Message flow applications are deployed to a specific execution group. To enhance performance, the same message flows and message sets can be running in different execution groups.
The Configuration Manager is the interface between the Message Brokers Toolkit and the brokers in the broker domain. The Configuration Manager stores configuration details for the broker domain in an internal repository, providing a central store for resources in the broker domain.
The Configuration Manager is responsible for deploying message flow applications to the brokers. The Configuration Manager also reports back on the progress of the deployment and on the status of the broker. When the Message Brokers Toolkit connects to the Configuration Manager, the status of the brokers in the domain is derived from the configuration information stored in the Configuration Manager’s internal repository.

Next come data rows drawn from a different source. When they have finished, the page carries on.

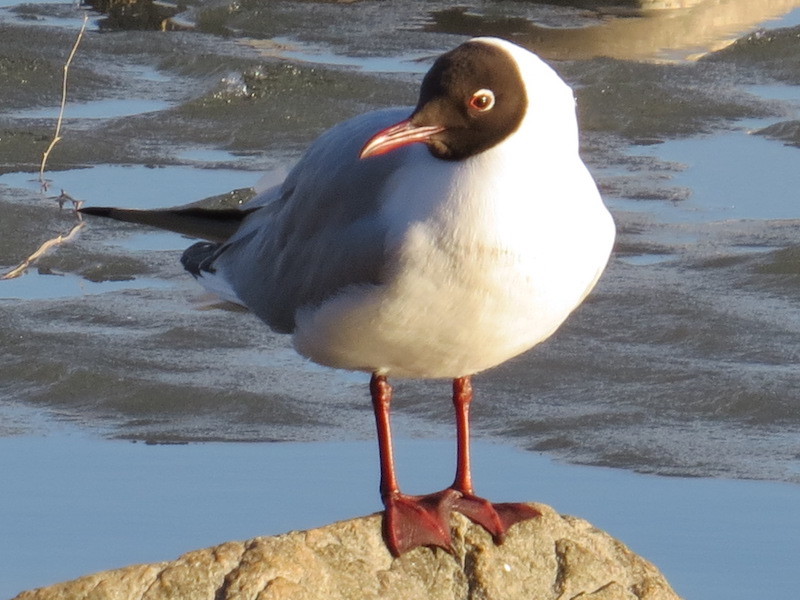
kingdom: Animalia
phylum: Chordata
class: Aves
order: Charadriiformes
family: Laridae
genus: Chroicocephalus
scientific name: Chroicocephalus ridibundus
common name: Black-headed gull
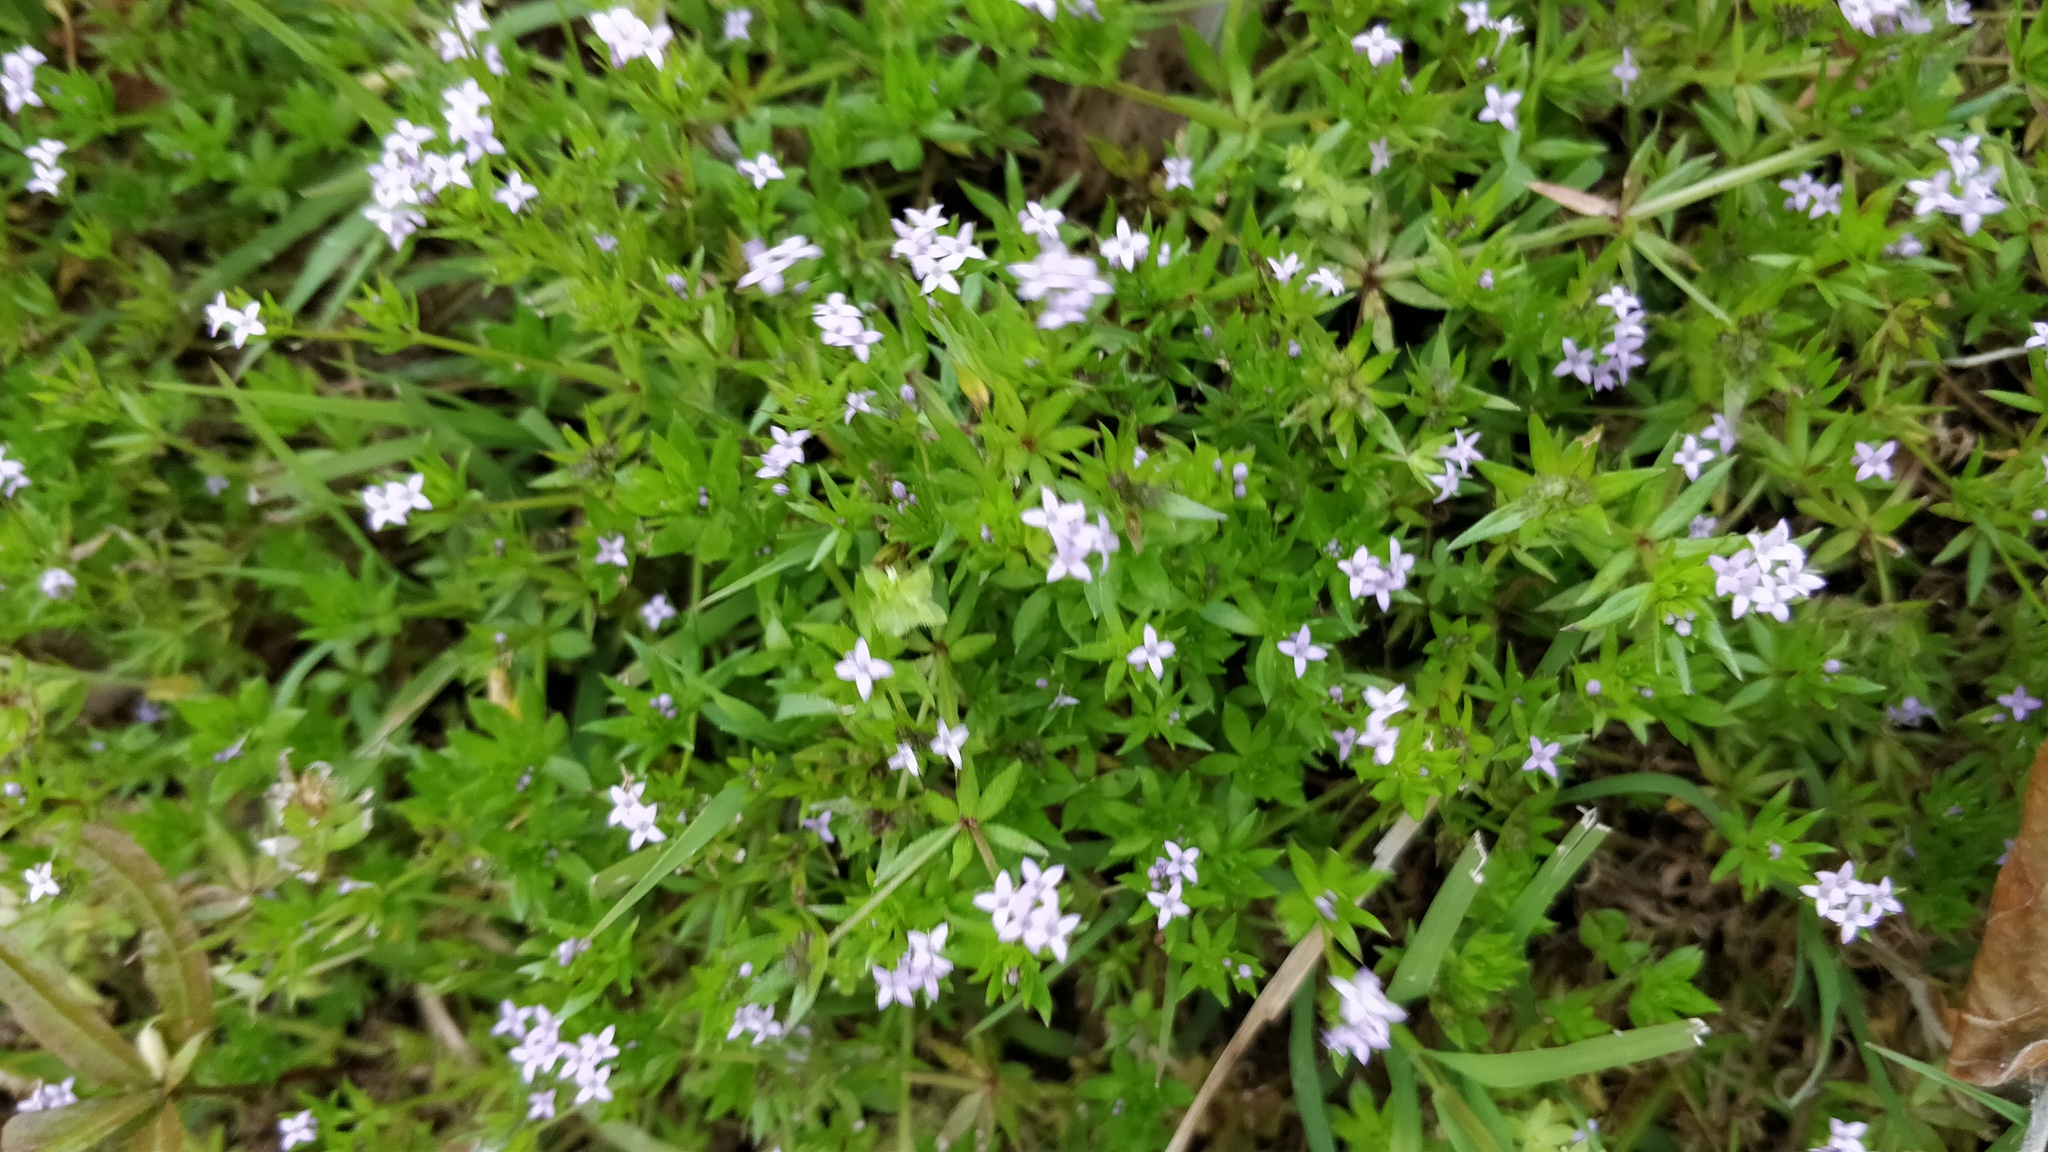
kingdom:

Brokers are grouped together in broker domains. The brokers in a single broker domain share a common configuration that is defined in the Configuration Manager. A broker domain contains one or more brokers and a single Configuration Manager. It can also contain a User Name Server. The components in a broker domain can exist on multiple machines and operating systems and are connected together with WebSphere MQ channels.
A broker belongs to only one broker domain.
User Name Server
A User Name Server is an optional component that is required only when publish/subscribe message flow applications are running and where extra security is required for applications to be able to publish or subscribe to topics. The User Name Server provides authentication for topic-level security for users and groups that are performing publish/subscribe operations.
Broker Administration perspective
The Broker Administration perspective is the part of the Message Brokers Toolkit that is used for the administration of any broker domains that are defined to the Message Brokers Toolkit. This perspective is also used for the deployment of message flows and message sets to brokers in the defined broker domains.
The Broker Administration perspective also contains tools for creating message broker archive (bar) files. Bar files deploy message flow application resources such as message flows and message sets.
The Broker Administration perspective also contains tools to help test message flows. These tools include Enqueue and Dequeue for putting and getting messages from WebSphere MQ queues.